This is a draft proposal for BuiltWith's Firehose web service API. It leans a bit on HTTP and uses some status codes from spec extensions and custom media types. If a user agent only accepts application/json, the API should still work as each representation is still JSON. The only thing a user agent would lose is a clear indication of the contract of the payload, which specifies how to parse it beyond just JSON.
This covers enough to give a feel for the API, but probably isn't yet comprehensive for all the edge cases.
POST https://builtwith.com/firehose
Accept: application/json+builtwith.firehose.promise
Content-Type: application/json+builtwith.firehose.request
{
"name": "some user-defined name",
"domains": [ ... ],
"categories": [ ... ]
}
202 (ACCEPTED)
Content-Type: application/json+builtwith.firehose.promise
{
"links": {
"result": "http://builtwith.com/firehose/results/rackspace/1",
"status": "http://builtwith.com/firehose/results/rackspace/1/status",
"jobs": "http://builtwith.com/firehose/results/rackspace"
}
}
GET http://builtwith.com/firehose/results/rackspace/1/status
Accept: application/json+builtwith.firehose.status
200 (OK)
Content-Type: application/json+builtwith.firehose.status
{
"name": "some user-defined name",
"status": <"DONE", "WORKING", "CANCELLED", or "ERROR">,
"request_time": <ISO-8601 timestamp>,
// as makes sense depending on status
"progress": <integer from 0 to 100>,
"cancel_time": <ISO-8601 timestamp>,
"finish_time": <ISO-8601 timestamp>,
"cost": {
"amount": <fixed decimal>,
"currency": <ISO 4217 currency code>
},
"error": {
"code": <whatever code is useful to you>
"reason": <some description of the problem>
}
}
GET http://builtwith.com/firehose/results/rackspace
content-type: application/json+builtwith.firehose.jobs
We can use query parameters to limit the number of jobs returned if the list is getting kind of large and there's no retention policy.
200 (OK)
content-type: application/json+builtwith.firehose.jobs
{
"jobs": [
{
"links": {
"result": "http://builtwith.com/firehose/results/rackspace/1"
"status": "http://builtwith.com/firehose/results/rackspace/1/status"
},
// fields from status request to avoid secondary calls
"name": "some user-defined name",
"request_time": <ISO-8601 timestamp>
...
},
...
]
}
GET http://builtwith.com/firehose/results/rackspace/1
Accept: application/zip+builtwith.firehose.result,
application/zip+builtwith.firehose.status
200 (OK)
Content-Type: application/zip+builtwith.firehose.result
<zipped file with results files>
We could get different compression schemes by changing the accept header.
102 (PROCESSING)
Content-type: application/json+builtwith.firehose.status
<same payload as a status request>
DELETE http://builtwith.com/firehose/results/rackspace/1
200 (OK)

### Exercises
1) From the Firehose API draft, output the part that opens with the words containing "This is a draft" and closes with "the edge cases.", copying it exactly.
2) For each statement about the Firehose API draft, answer yes or no on whether it agrees with the draft, and quote the deciding words: (a) the API should still work for a user agent that only accepts application/json; (b) the draft covers all the edge cases; (c) a different compression scheme could be obtained by changing the accept header.
Rely only on the Firehose API draft for this work.

### Record excerpts
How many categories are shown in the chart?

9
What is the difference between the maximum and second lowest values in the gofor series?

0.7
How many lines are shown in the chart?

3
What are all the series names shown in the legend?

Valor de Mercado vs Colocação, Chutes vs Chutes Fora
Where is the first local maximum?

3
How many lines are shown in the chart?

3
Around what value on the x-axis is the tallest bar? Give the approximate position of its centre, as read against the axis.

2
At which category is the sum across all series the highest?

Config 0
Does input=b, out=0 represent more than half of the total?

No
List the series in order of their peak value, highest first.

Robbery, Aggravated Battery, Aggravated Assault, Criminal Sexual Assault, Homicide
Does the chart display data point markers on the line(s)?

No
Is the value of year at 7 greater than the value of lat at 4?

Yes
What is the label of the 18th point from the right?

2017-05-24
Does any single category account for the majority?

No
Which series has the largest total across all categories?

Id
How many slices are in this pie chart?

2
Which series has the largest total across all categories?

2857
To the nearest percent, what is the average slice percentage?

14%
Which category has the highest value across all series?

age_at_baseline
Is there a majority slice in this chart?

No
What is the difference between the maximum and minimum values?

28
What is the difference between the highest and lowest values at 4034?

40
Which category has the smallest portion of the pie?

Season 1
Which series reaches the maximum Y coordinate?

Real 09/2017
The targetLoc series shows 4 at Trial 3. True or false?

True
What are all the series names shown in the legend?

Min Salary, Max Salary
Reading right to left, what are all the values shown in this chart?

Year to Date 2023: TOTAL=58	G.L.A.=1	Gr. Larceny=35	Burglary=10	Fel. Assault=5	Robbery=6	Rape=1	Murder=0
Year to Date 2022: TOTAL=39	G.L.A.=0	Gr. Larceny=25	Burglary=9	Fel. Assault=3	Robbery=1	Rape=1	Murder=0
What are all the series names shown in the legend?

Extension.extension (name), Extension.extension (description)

### Solutions to the exercise
1)
This is a draft proposal for BuiltWith's Firehose web service API. It leans a bit on HTTP and uses some status codes from spec extensions and custom media types. If a user agent only accepts application/json, the API should still work as each representation is still JSON. The only thing a user agent would lose is a clear indication of the contract of the payload, which specifies how to parse it beyond just JSON.
This covers enough to give a feel for the API, but probably isn't yet comprehensive for all the edge cases.

2)
(a) Yes: "If a user agent only accepts application/json, the API should still work as each representation is still JSON."
(b) No: "probably isn't yet comprehensive for all the edge cases."
(c) Yes: "We could get different compression schemes by changing the accept header."